New Dawn dreams of being able to provide a greater variety in their lunches, as several students have trouble digesting the maize and bean diet. They also dream of being able to offer morning tea/breakfast, since many of the students' families are unable to provide breakfast at home before coming to school.




Cooking requires fuel of some sort. For years, the Nest has used an indoor steamer/cooker whose heat is generated by burning wood.


New Dawn recent received a gift of a Bio-Digester. This apparatus quickly digests cow-manure (from the school's small herd) and transforms it into usable energy for cooking. Otherwise they depend on wood for fuel as well.
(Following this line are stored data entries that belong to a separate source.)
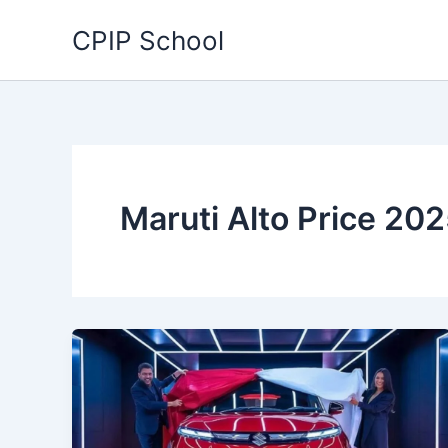
Skip
CPIP School
to
content
Maruti Alto Price 20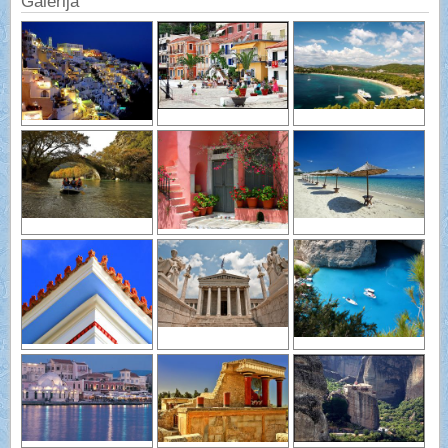
Galerija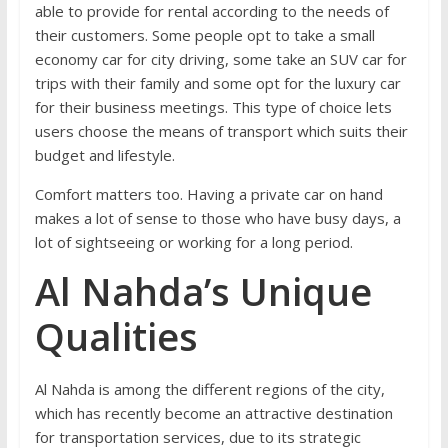
able to provide for rental according to the needs of
their customers. Some people opt to take a small
economy car for city driving, some take an SUV car for
trips with their family and some opt for the luxury car
for their business meetings. This type of choice lets
users choose the means of transport which suits their
budget and lifestyle.
Comfort matters too. Having a private car on hand
makes a lot of sense to those who have busy days, a
lot of sightseeing or working for a long period.
Al Nahda’s Unique
Qualities
Al Nahda is among the different regions of the city,
which has recently become an attractive destination
for transportation services, due to its strategic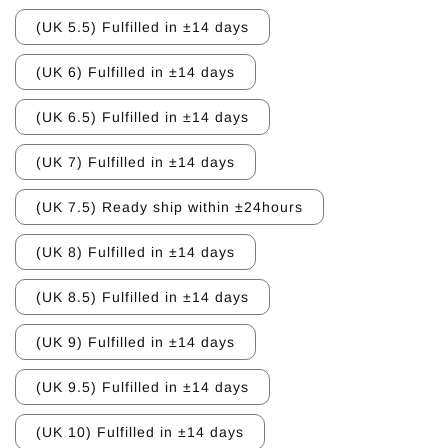
(UK 5.5) Fulfilled in ±14 days
(UK 6) Fulfilled in ±14 days
(UK 6.5) Fulfilled in ±14 days
(UK 7) Fulfilled in ±14 days
(UK 7.5) Ready ship within ±24hours
(UK 8) Fulfilled in ±14 days
(UK 8.5) Fulfilled in ±14 days
(UK 9) Fulfilled in ±14 days
(UK 9.5) Fulfilled in ±14 days
(UK 10) Fulfilled in ±14 days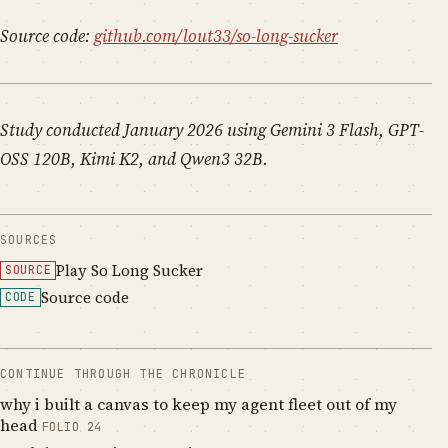
Source code:
github.com/lout33/so-long-sucker
Study conducted January 2026 using Gemini 3 Flash, GPT-
OSS 120B, Kimi K2, and Qwen3 32B.
SOURCES
Play So Long Sucker
SOURCE
Source code
CODE
CONTINUE THROUGH THE CHRONICLE
why i built a canvas to keep my agent fleet out of my
head
FOLIO
24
The Nest works very hard to procure firewood for cooking. Kenya has cycled through years of deforestation, and then a revival of reforestation. Therefore, firewood is very expensive to purchase, and the Nest has no internal source of firewood. It must be transported to the Nest, and with the rising cost of petrol, one can only imagine that the cost of wood has escalateded as well.



Both the Nest and New Dawn grow their own vegetables to help off-set the cost of buying food. The Nest has hens and goats, while New Dawn has cows, but neither organization has enough land to be self-sustaining.




Saba, International partners with the Nest and New Dawn in supplying grants to support their nutritional needs. We hope to do more to keep the children and students fed, growing, learning, thriving.


We call on the Bread of Life, Jesus Christ, to help us find joy in giving... even sacrificially!

Please pray for both the Nest and New Dawn--staff, students, and children--that God would provide graciously, abundantly, faithfully!